WV VOAD Bridge Project completes 50th bridge


  The WV VOAD Bridge Project has completed its 50th bridge.

     A team of volunteers with Mennonite Disaster Service, under the direction of team leaders Peter and Susan Thiessen, finished building the bridge March 21 in Ivydale, Clay County.

     Funded by the West Virginia Conference of The United Methodist Church, the Ohio Conference of the United Church of Christ, the Episcopal Diocese of West Virginia and Presbytery Disaster Assistance, the project was for a family whose private access bridge was destroyed in the June 2016 flood. The homeowners have been without safe, reliable access to their home since the previous span washed out and were stretching an extension ladder over a creek to cross. 
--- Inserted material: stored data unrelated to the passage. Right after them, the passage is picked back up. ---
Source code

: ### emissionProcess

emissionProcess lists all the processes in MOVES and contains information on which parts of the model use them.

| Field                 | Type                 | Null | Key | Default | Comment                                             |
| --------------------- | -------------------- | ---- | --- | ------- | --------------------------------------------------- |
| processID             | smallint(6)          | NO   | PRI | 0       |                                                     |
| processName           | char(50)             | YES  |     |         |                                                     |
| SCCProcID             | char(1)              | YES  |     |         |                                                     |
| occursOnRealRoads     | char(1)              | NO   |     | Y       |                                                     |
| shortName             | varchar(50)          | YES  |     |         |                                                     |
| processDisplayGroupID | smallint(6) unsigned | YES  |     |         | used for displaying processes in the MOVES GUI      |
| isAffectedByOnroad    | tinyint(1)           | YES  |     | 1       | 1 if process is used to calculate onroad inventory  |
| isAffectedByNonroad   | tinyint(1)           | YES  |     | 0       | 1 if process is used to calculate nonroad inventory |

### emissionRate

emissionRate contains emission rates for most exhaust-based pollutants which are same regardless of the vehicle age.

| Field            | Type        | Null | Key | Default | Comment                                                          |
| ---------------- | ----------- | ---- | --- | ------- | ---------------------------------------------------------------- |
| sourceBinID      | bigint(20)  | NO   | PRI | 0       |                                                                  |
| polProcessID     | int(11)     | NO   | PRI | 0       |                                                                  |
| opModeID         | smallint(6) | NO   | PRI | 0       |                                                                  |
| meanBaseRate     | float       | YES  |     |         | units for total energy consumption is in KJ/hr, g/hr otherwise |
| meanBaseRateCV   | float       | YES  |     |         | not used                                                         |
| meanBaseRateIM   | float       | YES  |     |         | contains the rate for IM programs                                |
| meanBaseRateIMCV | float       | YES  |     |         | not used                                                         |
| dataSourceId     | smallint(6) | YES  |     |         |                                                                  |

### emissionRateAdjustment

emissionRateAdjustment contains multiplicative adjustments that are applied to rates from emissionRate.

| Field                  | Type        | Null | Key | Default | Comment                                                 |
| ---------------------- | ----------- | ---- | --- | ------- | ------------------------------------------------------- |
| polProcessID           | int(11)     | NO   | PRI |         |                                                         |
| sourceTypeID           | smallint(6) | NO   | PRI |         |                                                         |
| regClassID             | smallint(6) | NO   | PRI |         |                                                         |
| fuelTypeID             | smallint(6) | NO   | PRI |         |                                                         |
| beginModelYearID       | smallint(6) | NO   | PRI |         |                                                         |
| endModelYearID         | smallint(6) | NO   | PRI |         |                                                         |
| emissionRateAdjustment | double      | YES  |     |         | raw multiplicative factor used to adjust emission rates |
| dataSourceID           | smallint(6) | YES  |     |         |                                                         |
     Their new bridge marks a major milestone for the WV VOAD Bridge Project. Fifty completed bridges now have been built in nine flood-damaged counties around the state.
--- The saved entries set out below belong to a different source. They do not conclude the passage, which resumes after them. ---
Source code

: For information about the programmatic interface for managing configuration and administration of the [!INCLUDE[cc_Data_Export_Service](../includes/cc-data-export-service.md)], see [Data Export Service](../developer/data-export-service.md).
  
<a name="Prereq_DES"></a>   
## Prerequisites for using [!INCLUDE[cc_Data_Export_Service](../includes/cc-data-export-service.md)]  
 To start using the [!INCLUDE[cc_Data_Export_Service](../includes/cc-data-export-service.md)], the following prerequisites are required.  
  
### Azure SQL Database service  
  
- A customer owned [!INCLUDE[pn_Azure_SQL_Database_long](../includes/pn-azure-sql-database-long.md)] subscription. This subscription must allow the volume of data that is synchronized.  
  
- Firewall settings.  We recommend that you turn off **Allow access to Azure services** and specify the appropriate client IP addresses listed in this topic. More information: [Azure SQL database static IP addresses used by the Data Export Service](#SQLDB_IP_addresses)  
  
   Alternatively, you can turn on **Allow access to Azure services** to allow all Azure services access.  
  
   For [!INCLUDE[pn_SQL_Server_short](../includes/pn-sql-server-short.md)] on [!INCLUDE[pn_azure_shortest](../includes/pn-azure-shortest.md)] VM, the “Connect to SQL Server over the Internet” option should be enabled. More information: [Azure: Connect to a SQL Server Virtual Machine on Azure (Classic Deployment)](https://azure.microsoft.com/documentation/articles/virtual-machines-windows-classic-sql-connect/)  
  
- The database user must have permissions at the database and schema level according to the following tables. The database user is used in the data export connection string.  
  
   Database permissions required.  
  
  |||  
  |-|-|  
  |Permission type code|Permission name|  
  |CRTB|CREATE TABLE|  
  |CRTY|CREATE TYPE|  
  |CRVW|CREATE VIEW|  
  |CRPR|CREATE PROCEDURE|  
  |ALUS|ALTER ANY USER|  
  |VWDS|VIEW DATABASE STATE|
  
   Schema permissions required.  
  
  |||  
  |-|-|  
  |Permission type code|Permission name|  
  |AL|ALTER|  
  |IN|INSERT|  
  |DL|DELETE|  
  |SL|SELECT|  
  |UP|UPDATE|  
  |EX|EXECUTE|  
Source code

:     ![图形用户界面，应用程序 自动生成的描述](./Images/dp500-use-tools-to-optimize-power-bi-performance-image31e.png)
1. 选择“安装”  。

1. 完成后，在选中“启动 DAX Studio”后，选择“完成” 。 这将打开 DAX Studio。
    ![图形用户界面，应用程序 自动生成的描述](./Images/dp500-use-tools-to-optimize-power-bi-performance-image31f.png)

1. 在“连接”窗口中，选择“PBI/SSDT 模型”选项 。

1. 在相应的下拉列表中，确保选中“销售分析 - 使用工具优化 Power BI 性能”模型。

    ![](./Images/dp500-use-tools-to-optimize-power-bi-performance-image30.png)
     The WV VOAD Bridge Project is a collaboration between voluntary organizations, government agencies, businesses and community groups to rebuild private bridges that were destroyed or damaged during flooding.
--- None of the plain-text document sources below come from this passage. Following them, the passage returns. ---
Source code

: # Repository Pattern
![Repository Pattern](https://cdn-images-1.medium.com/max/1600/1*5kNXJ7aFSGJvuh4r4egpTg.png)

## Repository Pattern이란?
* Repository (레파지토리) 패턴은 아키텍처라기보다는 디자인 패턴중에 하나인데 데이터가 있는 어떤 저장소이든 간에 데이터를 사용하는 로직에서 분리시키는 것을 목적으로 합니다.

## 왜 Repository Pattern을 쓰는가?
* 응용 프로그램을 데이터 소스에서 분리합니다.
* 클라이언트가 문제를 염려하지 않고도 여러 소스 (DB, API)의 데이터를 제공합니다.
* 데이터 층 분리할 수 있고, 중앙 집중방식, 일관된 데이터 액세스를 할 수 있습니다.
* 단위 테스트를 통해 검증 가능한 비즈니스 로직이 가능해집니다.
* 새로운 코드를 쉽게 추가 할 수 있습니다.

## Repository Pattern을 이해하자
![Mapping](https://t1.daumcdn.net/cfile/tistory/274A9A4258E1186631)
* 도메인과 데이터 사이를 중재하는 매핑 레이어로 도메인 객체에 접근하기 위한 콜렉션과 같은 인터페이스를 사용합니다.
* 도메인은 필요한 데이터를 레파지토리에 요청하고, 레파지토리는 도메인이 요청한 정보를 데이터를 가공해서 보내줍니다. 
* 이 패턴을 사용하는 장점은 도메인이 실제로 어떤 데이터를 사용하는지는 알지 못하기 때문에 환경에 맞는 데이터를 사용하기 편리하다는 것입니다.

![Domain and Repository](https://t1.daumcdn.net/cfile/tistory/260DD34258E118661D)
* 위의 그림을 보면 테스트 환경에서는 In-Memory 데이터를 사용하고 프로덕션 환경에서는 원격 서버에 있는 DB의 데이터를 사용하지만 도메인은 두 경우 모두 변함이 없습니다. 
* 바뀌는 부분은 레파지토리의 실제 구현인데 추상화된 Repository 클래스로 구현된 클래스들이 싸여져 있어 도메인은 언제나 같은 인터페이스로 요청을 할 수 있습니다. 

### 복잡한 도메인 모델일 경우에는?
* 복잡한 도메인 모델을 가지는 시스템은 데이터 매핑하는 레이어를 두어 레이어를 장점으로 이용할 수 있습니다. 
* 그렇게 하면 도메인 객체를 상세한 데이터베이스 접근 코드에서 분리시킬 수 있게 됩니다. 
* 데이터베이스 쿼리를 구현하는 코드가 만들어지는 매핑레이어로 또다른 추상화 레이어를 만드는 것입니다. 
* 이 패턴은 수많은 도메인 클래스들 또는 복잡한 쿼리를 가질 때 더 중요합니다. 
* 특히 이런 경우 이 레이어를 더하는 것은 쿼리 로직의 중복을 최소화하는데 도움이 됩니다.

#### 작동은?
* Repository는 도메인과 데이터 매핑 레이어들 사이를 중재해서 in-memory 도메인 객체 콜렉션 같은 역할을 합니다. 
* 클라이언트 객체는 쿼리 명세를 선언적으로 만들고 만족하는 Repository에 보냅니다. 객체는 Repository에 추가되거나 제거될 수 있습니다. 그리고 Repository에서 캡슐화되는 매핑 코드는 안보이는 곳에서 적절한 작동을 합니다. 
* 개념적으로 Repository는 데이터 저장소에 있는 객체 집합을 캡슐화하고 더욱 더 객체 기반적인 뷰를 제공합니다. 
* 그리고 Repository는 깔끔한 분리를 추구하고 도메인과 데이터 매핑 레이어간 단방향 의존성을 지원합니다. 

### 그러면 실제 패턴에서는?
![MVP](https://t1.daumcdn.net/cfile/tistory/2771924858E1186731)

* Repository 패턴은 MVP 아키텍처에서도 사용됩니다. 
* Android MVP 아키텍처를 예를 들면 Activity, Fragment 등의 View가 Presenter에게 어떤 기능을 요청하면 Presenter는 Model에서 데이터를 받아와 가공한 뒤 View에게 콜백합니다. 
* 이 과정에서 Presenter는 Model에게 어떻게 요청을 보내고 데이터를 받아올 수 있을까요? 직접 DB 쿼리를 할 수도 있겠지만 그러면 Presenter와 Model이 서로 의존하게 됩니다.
     The project began in 2015 after several floods in the southern part of the state left more than 500 families with damaged or destroyed bridges.

     “We saw kids missing school, we had situations where ambulances could not get to people in need and we had people who couldn’t do basic things like going to the grocery store,” said Jenny Gannaway, WV VOAD executive director.

    Working with JZ Engineering of Harrisonburg, Va., project collaborators developed an innovative plan to engineer state-of-the-art bridges that would exceed federal standards and withstand future flooding. The WV VOAD Bridge Project began construction of its first span on Dec. 4, 2015. The bridge was complete within a week, setting the standard for what was to come.

     “We looked at every problem that arose and we just found an answer,” Gannaway said. “It really is about the whole community coming together to make these projects happen. We want to thank all the agencies that have helped with funding and we appreciate the help from everyone who has been involved in this successful endeavor.”

     In 2016, less than a year after its inception, the Bridge Project was honored as National VOAD’s 2016 Innovative Program of the Year.

     The shortest bridge that has been completed was 12 feet long; the longest was a 90-foot-2-inch span in Mingo County that took about two years of planning.

     Multiple VOAD member agencies and other organizations, including Mennonite Disaster Service and American Baptist Men, have provided volunteers, often from around the country, to help construct the bridges. Many other agencies and philanthropic organizations, such as Adventist Community Service and Community Lutheran Partners, have provided funding for the projects. Staffing to do permitting and case management has been provided by the Benedum Foundation.

     Volunteers with Mennonite Disaster Service have contributed an estimated $700,000 in in-kind labor, not to mention much more in donated funds and materials.

     Even some out-of-state organizations, such as  from Pennsylvania, have developed unique programs to help get bridges built. Team Orwigsburg volunteers have prefabricated bridges in their warehouse, trucked the bridges to flood-damaged properties in West Virginia and installed them with cranes.

     Additional bridge projects are ongoing this spring, and work on the 51st bridge is under way. Many more projects are in the engineering phase and construction will be ongoing throughout the year.

     With the support of member agencies, donors and volunteers, WV VOAD looks forward to continuing to build these bridges that keep communities connected and keep West Virginians safe!